Published : 6 April 2016
The release of CoreLogic RP Data's Rent Review results for February confirm that over the coming months rental rates could begin to fall on an annual basis due to additional new rental supply entering the market.
According to research analyst Cameron Kusher, “With construction activity set to peak over the next 24 months, and with many new properties still to settle, there is a real possibility that rental rates will fall over the coming months.
“Based on our expectations, landlords have little scope to lift rental rates while for renters, it potentially means more surety in securing accommodation and the potential to upgrade into a higher level of accommodation for a similar cost.

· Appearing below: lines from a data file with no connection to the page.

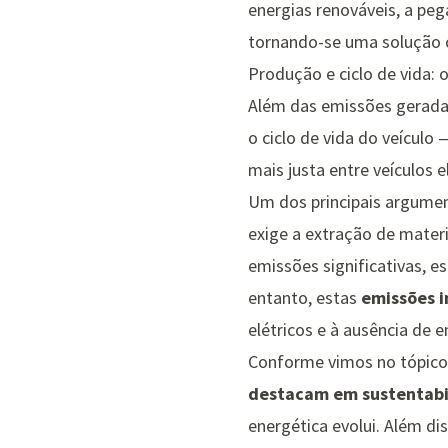
energias renováveis, a peg
tornando-se uma solução c
Produção e ciclo de vida: 
Além das emissões geradas
o ciclo de vida do veícul
mais justa entre veículos e
Um dos principais argumen
exige a extração de materi
emissões significativas, e
entanto, estas
emissões i
elétricos e à ausência de 
Conforme vimos no tópico
destacam em sustentabi
energética evolui. Além di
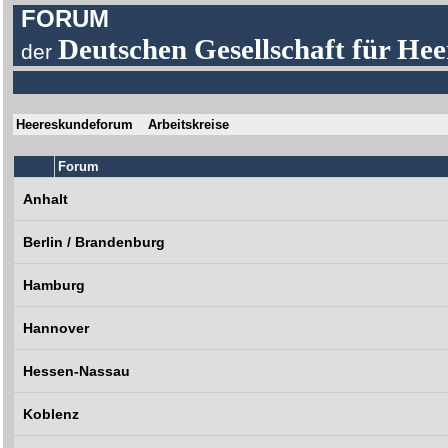
FORUM
Deutschen Gesellschaft für Hee
der
Heereskundeforum
Arbeitskreise
Forum
Anhalt
Berlin / Brandenburg
Hamburg
Hannover
Hessen-Nassau
Koblenz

“The cause of this current slowdown in rental growth is falling wages, excess rental supply in certain areas and lower rates of population growth and population mobility impacting on demand for rental accommodation,” Mr Kusher said.
CoreLogic RP Data reports that in February, capital city rental rates continued to record no change, while rental rates increased over the year in Sydney (+1.5%), Melbourne (+2.2%) and Canberra (+1.6%) and are unchanged in Hobart. Rents have fallen over the year in Brisbane (-0.7%), Adelaide (-0.4%), Perth (-8.4%) and Darwin (-13.3%).

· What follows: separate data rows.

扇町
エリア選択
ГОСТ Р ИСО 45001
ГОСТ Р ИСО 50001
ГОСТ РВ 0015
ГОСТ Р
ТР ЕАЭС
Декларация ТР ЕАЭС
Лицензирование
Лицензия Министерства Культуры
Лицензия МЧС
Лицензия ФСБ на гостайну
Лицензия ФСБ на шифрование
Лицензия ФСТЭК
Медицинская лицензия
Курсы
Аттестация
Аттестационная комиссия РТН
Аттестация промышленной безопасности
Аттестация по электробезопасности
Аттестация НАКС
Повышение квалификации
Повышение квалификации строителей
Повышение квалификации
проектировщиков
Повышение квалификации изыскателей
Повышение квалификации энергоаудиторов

Currently, combined capital city rental rates are $488/week for houses and $467/week for units.
Dwelling rental rates across the combined capital cities have not moved and continue to sit at now $485 per week for the past year; at the same time last year rental rates had increased by 1.7% highlighting that the slowdown in rental conditions has been quite sharp over the year.
Rental rates in Brisbane, Adelaide, Perth and Darwin are currently experiencing some of their largest annual falls on record.